[PATCH 3/3] erofs-utils: introduce fragment cache
Gao Xiang
hsiangkao at linux.alibaba.com
Fri Jan 17 18:46:02 AEDT 2025
Difference from the previous Yiyan's version [1], it just uses
a tmpfile to keep all decompressed data for fragments.
Dataset: linux 5.4.140
mkfs.erofs command line:
mkfs.erofs -zlzma -C131072 -T0 -Eall-fragments,fragdedupe=inode foo.erofs <dir>
Test command line:
hyperfine -p "echo 3 > /proc/sys/vm/drop_caches; sleep 1" "fsck/fsck.erofs --extract foo.erofs"
Vanilla:
Time (mean ± σ): 362.309 s ± 0.406 s [User: 360.298 s, System: 0.956 s]
After:
Time (mean ± σ): 20.880 s ± 0.026 s [User: 19.751 s, System: 1.058 s]

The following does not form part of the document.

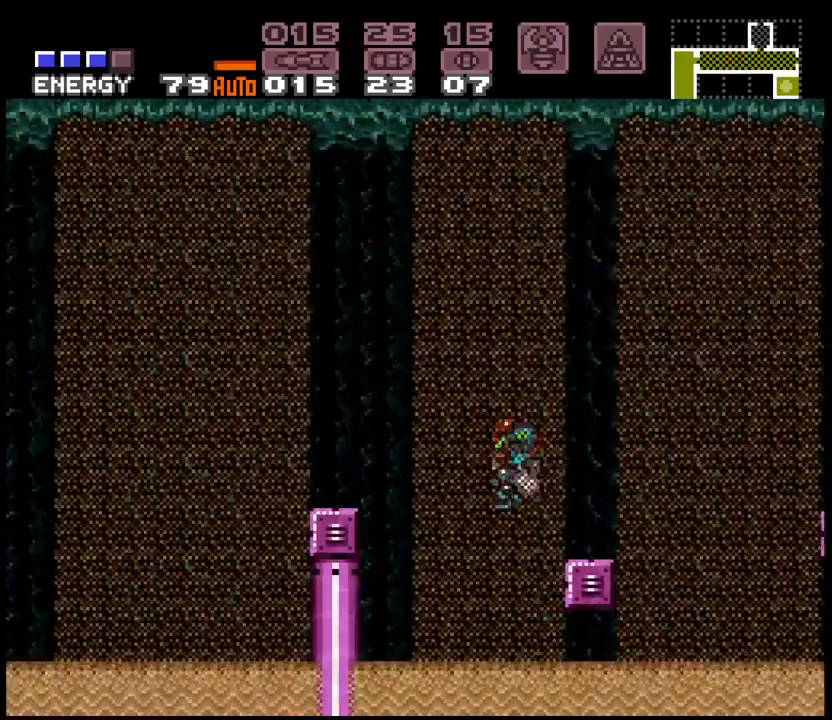
{"buttons": ["A", "DPAD_LEFT"], "events": [[450, "B", "up"]]}
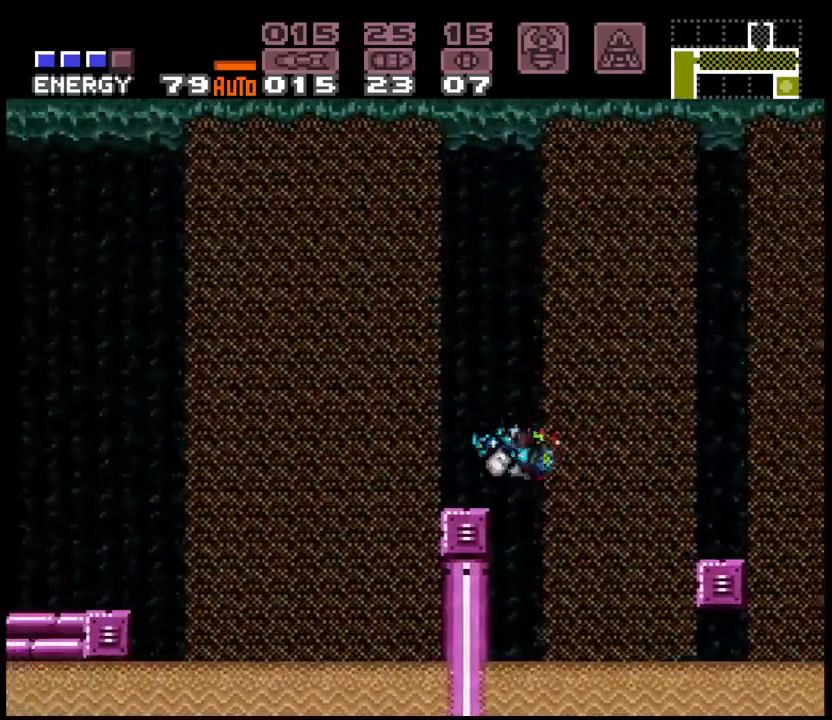
{"buttons": ["A", "B", "DPAD_LEFT"], "events": [[83, "L1", "down"], [167, "L1", "up"], [267, "B", "down"]]}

[1] https://lore.kernel.org/r/20231023071528.1912105-1-lyy0627@sjtu.edu.cn
Cc: Li Yiyan <lyy0627 at sjtu.edu.cn>
Signed-off-by: Gao Xiang <hsiangkao at linux.alibaba.com>
---
fsck/main.c | 12 ++-
fuse/main.c | 16 +++-
include/erofs/fragments.h | 3 +
lib/data.c | 14 +--
lib/fragments.c | 192 ++++++++++++++++++++++++++++++++++++++
5 files changed, 222 insertions(+), 15 deletions(-)
diff --git a/fsck/main.c b/fsck/main.c
index f56a812..d375835 100644
--- a/fsck/main.c
+++ b/fsck/main.c
@@ -16,6 +16,7 @@
#include "erofs/dir.h"
#include "erofs/xattr.h"
#include "../lib/compressor.h"
+#include "erofs/fragments.h"
static int erofsfsck_check_inode(erofs_nid_t pnid, erofs_nid_t nid);
@@ -1079,10 +1080,17 @@ int main(int argc, char *argv[])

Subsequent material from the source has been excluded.